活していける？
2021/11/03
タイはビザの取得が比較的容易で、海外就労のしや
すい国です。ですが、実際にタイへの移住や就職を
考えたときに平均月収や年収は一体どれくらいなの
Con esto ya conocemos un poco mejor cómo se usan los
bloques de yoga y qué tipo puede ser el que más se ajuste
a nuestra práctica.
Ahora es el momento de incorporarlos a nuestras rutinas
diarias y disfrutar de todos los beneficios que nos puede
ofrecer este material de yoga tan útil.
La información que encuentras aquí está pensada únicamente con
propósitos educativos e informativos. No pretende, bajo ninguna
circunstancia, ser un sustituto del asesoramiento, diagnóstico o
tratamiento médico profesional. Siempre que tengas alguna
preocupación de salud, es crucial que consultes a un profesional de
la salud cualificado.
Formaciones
━━━
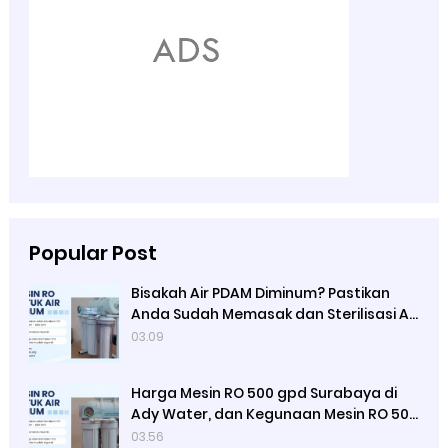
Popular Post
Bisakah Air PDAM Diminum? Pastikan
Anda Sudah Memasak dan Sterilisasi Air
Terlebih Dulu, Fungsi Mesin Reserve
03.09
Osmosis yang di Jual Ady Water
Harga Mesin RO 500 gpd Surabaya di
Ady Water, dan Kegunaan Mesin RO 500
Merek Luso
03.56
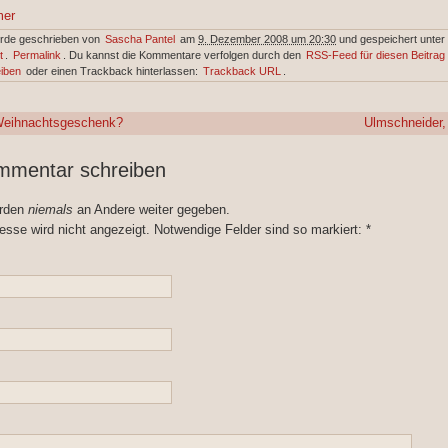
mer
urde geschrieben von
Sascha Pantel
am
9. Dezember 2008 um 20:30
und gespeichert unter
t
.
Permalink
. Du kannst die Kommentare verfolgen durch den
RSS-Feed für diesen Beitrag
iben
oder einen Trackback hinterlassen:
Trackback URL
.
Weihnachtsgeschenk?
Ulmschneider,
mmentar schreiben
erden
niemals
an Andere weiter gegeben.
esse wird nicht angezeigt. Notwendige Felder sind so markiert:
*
━━━
■ **TASK REQUIREMENTS**
Find every line in the entries that contains the word "Water", and copy each of those lines.

■ **TASK ANSWER**
Osmosis yang di Jual Ady Water
Ady Water, dan Kegunaan Mesin RO 500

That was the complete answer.